When all layers have same size, we can satisfy both conditions. However, in most cases, we do not have this condition satisfied. Thus, by combining and compromising, we have:

\[Var[w^i] = \frac{2}{n_{i} + n_{i + 1}}\]

This initialization is called normalized initialization.


Example:

If we have initialization \(w^{i} \sim U[-\frac{1}{\sqrt{n_{i - 1}}}, \frac{1}{\sqrt{n_{i - 1}}}]\), then the variance is \(Var[w^{i}] = \frac{1}{3 n_{i - 1}}\). This will cause the variance to depend on the layer and decreasing. The normalization factor may therefore be important when initializing deep networks because of the multiplicative effect through layers. Thus, we can refine this to be: \[w^{i} \sim U[-\frac{\sqrt{6}}{\sqrt{n_{i + 1} + n_{i}}}, \frac{\sqrt{6}}{\sqrt{n_{i + 1} + n_{i}}}]\] then the variance \(Var[w^{i}] = \frac{2}{n_{i} + n_{i + 1}}\)

Back-propagated Gradients During Learning

The dynamic of learning in NN is complex and we would like to develop better tools to analyze and track it. In particular, we cannot use simple variance calculations like above because the weights values are not anymore independent of the activation values and the linearity hypothesis is also violated.
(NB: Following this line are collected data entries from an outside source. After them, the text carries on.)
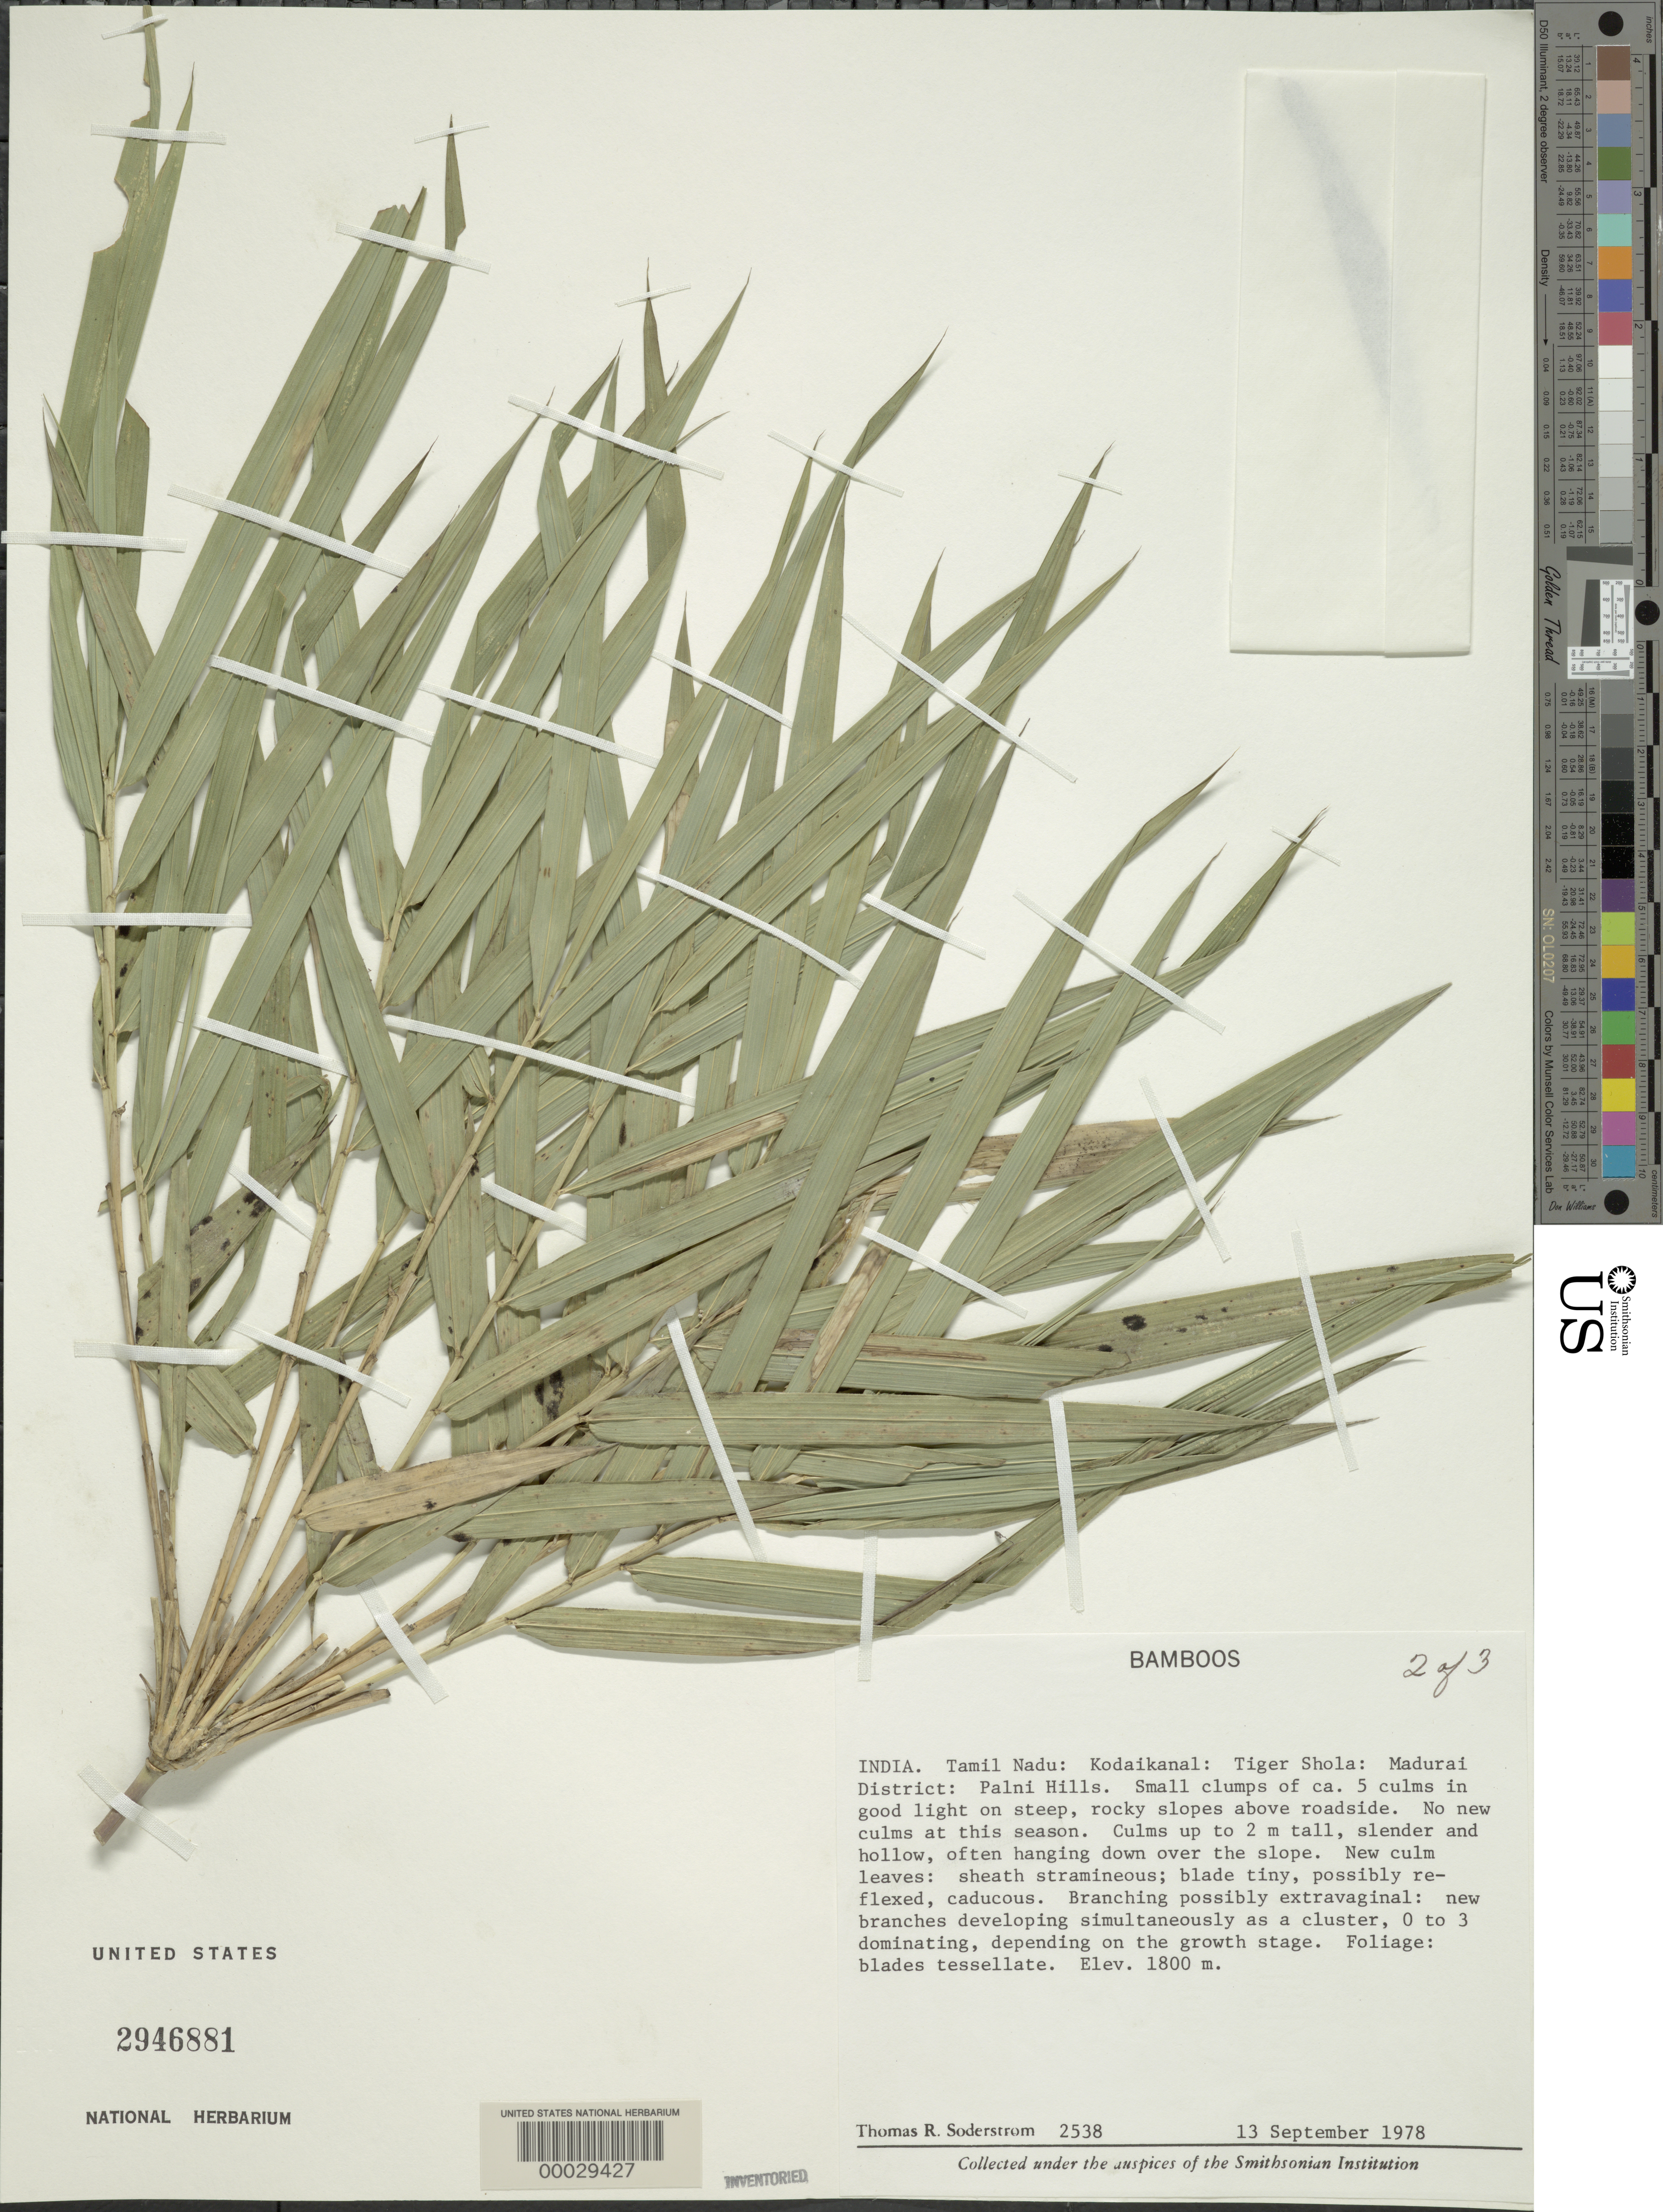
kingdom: Plantae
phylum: Tracheophyta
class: Liliopsida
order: Poales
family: Poaceae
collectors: T. R. Soderstrom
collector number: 2538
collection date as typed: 13 Sep 1978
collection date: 1978-09-13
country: India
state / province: Tamil Nadu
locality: Kodaikanal: tiger shola: palni hills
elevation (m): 1800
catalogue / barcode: US 2946881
From the above graph, we can see that at the beginning of training:

  1. The gradient variance gets smaller as it is propagated downwards.
  2. The distribution of gradient is roughly the same using normalized initialization.

Conclusions

  1. The more classical NN with sigmoid or hyperbolic tangent units and standard initialization fare rather poorly, converging more slowly and apparently towards ultimately poorer local minima.
  2. The softsign networks seem to be more robust to the initialization procedure than the tanh network.
  3. For tanh networks, the proposed normalized initialization can be quite helpful, because the layer to layer transformation maintain magnitudes of activations and gradients.
  4. Sigmoid activations should be avoided when initializing from small random weights, because they yield poor learning dynamics with initial saturation of the top hidden layer.
  5. Keeping the layer to layer transformations such that both activations and gradients flow well (i.e with a jacobian around 1) appears helpful.